Medial Epicondylitis (Golfer’s Elbow)
What Is It?
Medial Epicondylitis is an overuse injury often associated with excessive or repetitive stress to the muscles in the forearm that control elbow/wrist flexion and pronation. It is a type of tendonitis that results in pain and tenderness along the inside of the elbow joint. In some cases, it may radiate down the inside of the arm to the 4th and 5th digits (Ring and pinky fingers). Medial epicondylitis affects the wrist flexors and pronators (Located on the front and inside of your forearm), which typically become irritated at their origin on the medial epicondyle of the humerus (Upper arm bone). The specific muscles most commonly involved are the palmaris longus, flexor carpi radialis, and pronator teres. The palmaris longus and flexor carpi radialis are both wrist flexors, meaning that they work concentrically (Shorten) to bring the palm toward the inside of the forearm and eccentrically (Lengthen) to control the opposite motion.
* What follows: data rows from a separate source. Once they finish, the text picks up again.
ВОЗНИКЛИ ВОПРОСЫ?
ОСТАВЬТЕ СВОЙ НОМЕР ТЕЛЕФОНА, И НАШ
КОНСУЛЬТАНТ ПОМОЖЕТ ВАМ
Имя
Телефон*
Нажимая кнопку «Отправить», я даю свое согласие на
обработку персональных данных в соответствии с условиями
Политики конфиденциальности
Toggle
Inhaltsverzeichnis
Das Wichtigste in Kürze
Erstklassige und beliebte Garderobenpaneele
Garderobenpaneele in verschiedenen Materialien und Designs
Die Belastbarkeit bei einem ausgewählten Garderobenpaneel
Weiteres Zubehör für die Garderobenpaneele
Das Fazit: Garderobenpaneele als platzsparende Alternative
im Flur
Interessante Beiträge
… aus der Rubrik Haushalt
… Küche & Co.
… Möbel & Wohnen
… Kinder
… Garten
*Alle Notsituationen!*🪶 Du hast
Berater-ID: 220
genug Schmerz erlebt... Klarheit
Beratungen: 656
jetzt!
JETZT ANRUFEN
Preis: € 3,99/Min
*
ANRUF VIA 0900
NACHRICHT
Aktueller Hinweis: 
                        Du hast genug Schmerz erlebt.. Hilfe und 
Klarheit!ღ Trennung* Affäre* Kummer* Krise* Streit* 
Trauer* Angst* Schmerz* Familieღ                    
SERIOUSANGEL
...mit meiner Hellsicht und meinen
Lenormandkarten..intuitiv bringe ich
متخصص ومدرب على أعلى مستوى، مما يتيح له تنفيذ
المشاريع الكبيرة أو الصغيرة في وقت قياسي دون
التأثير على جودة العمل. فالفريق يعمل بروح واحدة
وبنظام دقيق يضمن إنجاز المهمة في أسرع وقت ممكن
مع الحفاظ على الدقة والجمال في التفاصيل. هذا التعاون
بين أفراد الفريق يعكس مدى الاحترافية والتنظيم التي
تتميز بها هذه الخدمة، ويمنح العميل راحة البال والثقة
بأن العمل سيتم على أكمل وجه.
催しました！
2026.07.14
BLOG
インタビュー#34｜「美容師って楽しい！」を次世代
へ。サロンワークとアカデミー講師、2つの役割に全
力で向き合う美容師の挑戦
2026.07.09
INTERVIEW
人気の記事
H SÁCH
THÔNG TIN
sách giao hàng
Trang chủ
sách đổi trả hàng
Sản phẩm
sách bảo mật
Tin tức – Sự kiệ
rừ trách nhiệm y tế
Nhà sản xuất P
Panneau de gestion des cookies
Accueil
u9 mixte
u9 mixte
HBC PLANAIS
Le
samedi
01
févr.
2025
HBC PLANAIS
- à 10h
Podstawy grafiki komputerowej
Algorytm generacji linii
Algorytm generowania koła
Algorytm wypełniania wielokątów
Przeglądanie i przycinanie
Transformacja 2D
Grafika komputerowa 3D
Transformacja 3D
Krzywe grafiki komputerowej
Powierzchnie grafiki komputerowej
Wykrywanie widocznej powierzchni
The pronator teres muscle pronates the forearm meaning that it turns the forearm/palm to face down.
This injury is common among athletes who play golf and/or baseball, but is not limited to these individuals and can often occur in those who participate in racket sports (Tennis), throwing sports (Football, archery), and weight training when the improper technique is used resulting in increased stress on the medial elbow joint. Occupations that involve extensive typing (desk jobs), or forceful and repetitive movements (Carpentry) may also predispose individuals to medial epicondylitis. Other factors that may put an individual at an increased risk for medial epicondylitis are >40 years old, obesity, and smoking regularly. Medial epicondylitis occurs equally in males and females with the majority reporting their dominant upper extremity to be affected.
How Is It Diagnosed?
Medial epicondylitis is diagnosed through clinical examination.
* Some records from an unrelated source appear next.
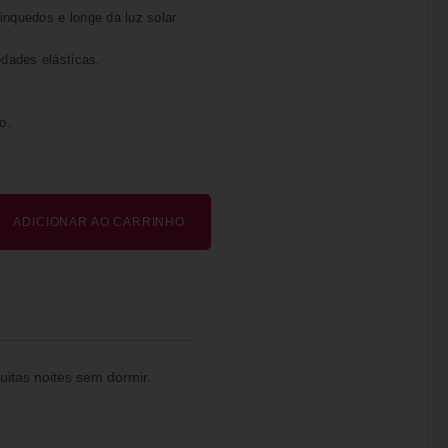
inquedos e longe da luz solar
edades elásticas.
o.
ADICIONAR AO CARRINHO
itas noites sem dormir.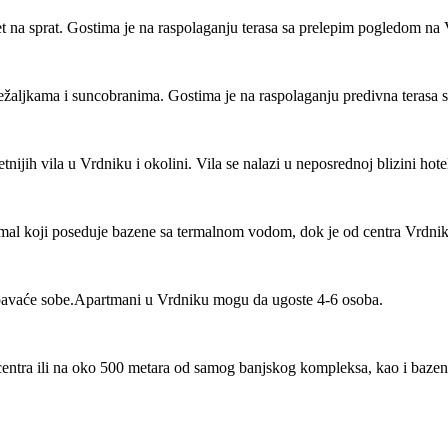
et na sprat. Gostima je na raspolaganju terasa sa prelepim pogledom na 
ežaljkama i suncobranima. Gostima je na raspolaganju predivna terasa s
tnijih vila u Vrdniku i okolini. Vila se nalazi u neposrednoj blizini ho
rmal koji poseduje bazene sa termalnom vodom, dok je od centra Vrdni
spavaće sobe.Apartmani u Vrdniku mogu da ugoste 4-6 osoba.
 centra ili na oko 500 metara od samog banjskog kompleksa, kao i baz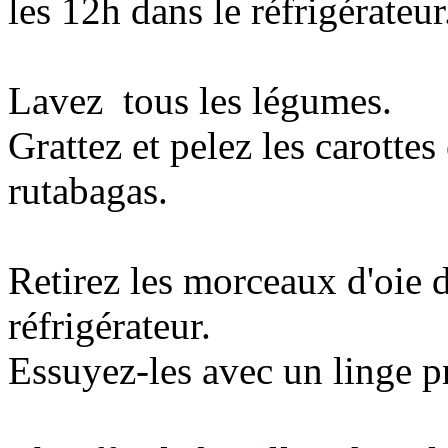
les 12h dans le réfrigérateur
Lavez tous les légumes.
Grattez et pelez les carottes 
rutabagas.
Retirez les morceaux d'oie 
réfrigérateur.
Essuyez-les avec un linge p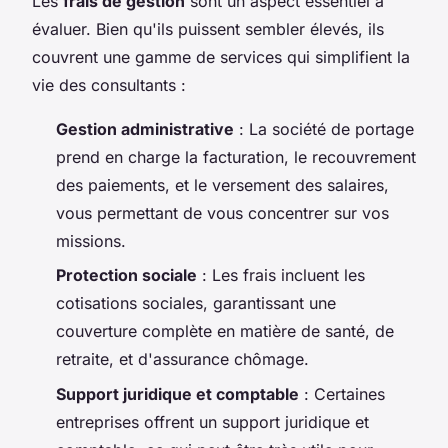
Les
frais de gestion
sont un aspect essentiel à
évaluer. Bien qu'ils puissent sembler élevés, ils
couvrent une gamme de services qui simplifient la
vie des consultants :
Gestion administrative
: La société de portage
prend en charge la facturation, le recouvrement
des paiements, et le versement des salaires,
vous permettant de vous concentrer sur vos
missions.
Protection sociale
: Les frais incluent les
cotisations sociales, garantissant une
couverture complète en matière de santé, de
retraite, et d'assurance chômage.
Support juridique et comptable
: Certaines
entreprises offrent un support juridique et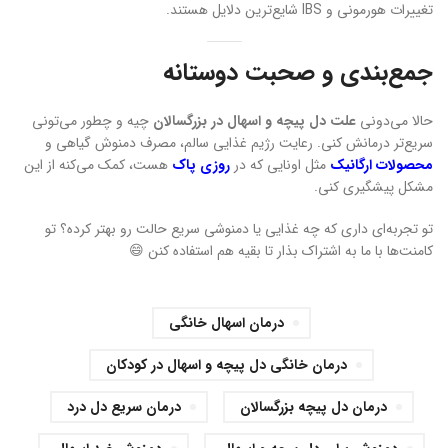
تغییرات هورمونی و IBS شایع‌ترین دلایل هستند.
جمع‌بندی و صحبت دوستانه
حالا می‌دونی
علت دل پیچه و اسهال در بزرگسالان
چیه و چطور می‌تونی
سریع‌تر درمانش کنی. رعایت رژیم غذایی سالم، مصرف دمنوش گیاهی و
محصولات ارگانیک
مثل اونایی که در
روزی پاک
هست، کمک می‌کنه از این
مشکل پیشگیری کنی.
تو تجربه‌ای داری که چه غذایی یا دمنوشی سریع حالت رو بهتر کرده؟ تو
کامنت‌ها با ما به اشتراک بذار تا بقیه هم استفاده کنن 😄
درمان اسهال خانگی
درمان خانگی دل پیچه و اسهال در کودکان
درمان دل پیچه بزرگسالان
درمان سریع دل درد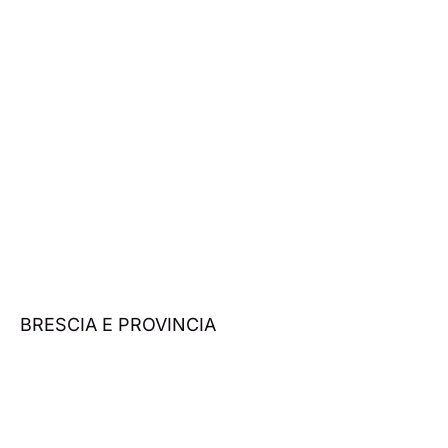
BRESCIA E PROVINCIA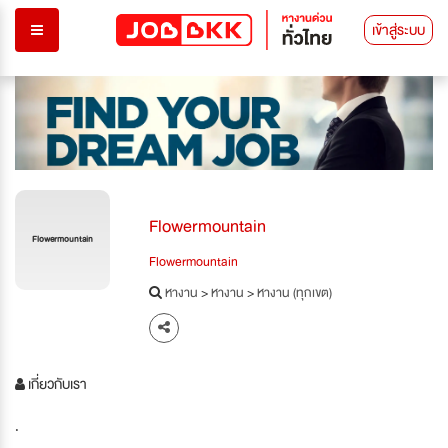
เข้าสู่ระบบ
Flowermountain
Flowermountain
Flowermountain
หางาน
>
หางาน
>
หางาน (ทุกเขต)
เกี่ยวกับเรา
.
Signs and symptoms include:
- Subjective pain in medial elbow/arm with gripping or lifting activities
- Sensation of elbow stiffness but typically full range of motion
- Point tenderness with palpation along the medial epicondyle and into the muscle
- Weakness and/or pain with resisted wrist and elbow flexion and/or pronation
- Pain with passive wrist and elbow extension and/or supination
- Decreased grip strength
- Possible numbness/tingling in the 4th and 5th fingers
During the examination, it is also important to rule out medial elbow instability, ulnar nerve injury, and shoulder or neck pathology.
How Can a Physical Therapist Help?
Treatment for medial epicondylitis is typically divided into three rehabilitative phases:
Phase I: Manage pain, Promote healing, and Protect function
- Relative rest (Avoid aggravating activities, but continue other exercises)
- Use of ice and NSAIDs
- Gentle stretching to protect involved tendons without losing range of motion
- Gentle soft tissue massage to surrounding tissues to promote circulation
- Isometric strengthening
- Short-term bracing (When indicated) to relieve stress at the attachment during gripping
Phase II: Strengthening, flexibility, and symptom control
- Progressive concentric and eccentric strengthening of wrist flexors and pronators
- Scapular and shoulder strengthening and stabilization
- Ice massage and manual therapy (Joint mobilization and cross friction massage)
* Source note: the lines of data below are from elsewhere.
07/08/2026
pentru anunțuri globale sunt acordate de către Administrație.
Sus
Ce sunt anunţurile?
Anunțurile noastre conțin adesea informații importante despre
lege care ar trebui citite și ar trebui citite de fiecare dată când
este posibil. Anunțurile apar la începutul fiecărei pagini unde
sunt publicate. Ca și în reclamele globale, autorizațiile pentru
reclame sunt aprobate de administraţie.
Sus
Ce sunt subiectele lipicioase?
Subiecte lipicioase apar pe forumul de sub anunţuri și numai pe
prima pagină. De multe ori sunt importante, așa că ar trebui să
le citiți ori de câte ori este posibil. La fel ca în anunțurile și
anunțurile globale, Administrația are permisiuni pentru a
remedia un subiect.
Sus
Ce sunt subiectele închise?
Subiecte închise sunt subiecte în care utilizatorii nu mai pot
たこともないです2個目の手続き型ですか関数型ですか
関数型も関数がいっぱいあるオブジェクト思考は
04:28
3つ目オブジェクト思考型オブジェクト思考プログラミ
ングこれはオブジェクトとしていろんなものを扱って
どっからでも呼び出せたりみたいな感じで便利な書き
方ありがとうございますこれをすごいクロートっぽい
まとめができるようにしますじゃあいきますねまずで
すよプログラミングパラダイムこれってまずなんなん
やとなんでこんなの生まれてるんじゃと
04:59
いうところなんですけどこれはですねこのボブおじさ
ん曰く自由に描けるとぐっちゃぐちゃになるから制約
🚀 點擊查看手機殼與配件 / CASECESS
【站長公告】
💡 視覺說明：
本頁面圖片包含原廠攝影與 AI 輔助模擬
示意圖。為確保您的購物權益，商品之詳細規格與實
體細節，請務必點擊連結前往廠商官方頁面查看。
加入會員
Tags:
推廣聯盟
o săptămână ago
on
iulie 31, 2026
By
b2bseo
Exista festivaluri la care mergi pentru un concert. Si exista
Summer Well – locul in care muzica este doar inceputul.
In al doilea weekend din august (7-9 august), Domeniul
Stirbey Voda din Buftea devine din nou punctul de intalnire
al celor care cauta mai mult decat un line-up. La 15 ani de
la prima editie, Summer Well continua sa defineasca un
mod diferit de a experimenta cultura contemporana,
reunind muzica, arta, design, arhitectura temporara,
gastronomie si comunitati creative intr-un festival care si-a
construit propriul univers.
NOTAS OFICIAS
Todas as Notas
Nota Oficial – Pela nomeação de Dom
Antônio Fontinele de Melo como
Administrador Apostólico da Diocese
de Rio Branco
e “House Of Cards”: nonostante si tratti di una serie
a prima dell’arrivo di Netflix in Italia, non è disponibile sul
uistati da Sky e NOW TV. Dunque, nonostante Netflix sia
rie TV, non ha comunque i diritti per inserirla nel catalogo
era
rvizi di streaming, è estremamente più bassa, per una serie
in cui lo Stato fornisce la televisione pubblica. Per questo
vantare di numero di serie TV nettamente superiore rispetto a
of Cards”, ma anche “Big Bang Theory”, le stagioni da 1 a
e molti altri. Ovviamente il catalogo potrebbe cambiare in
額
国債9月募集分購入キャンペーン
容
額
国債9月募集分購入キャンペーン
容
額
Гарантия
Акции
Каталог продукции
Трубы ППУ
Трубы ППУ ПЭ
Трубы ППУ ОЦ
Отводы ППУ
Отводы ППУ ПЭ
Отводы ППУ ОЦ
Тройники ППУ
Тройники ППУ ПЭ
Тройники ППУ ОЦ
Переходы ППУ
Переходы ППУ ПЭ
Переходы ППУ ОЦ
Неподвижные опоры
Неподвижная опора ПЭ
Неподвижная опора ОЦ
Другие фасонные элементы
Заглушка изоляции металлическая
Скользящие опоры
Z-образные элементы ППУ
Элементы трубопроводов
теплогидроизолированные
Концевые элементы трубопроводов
- Stretching of wrist extensors
- Neural gliding
- Dry needling
Phase III: Return to activity
- Analyze specific movements and postures related to activity
- Consider increasing grip size; may use counterforce brace
Medial epicondylitis has a favorable prognosis and most individuals will return to work or sport following completion of their physical therapy treatment. Corticosteroid injections may offer short term relief but physical therapy is more beneficial for intermediate and long term outcomes. Surgery may be considered after 9-12 months of failed conservative management.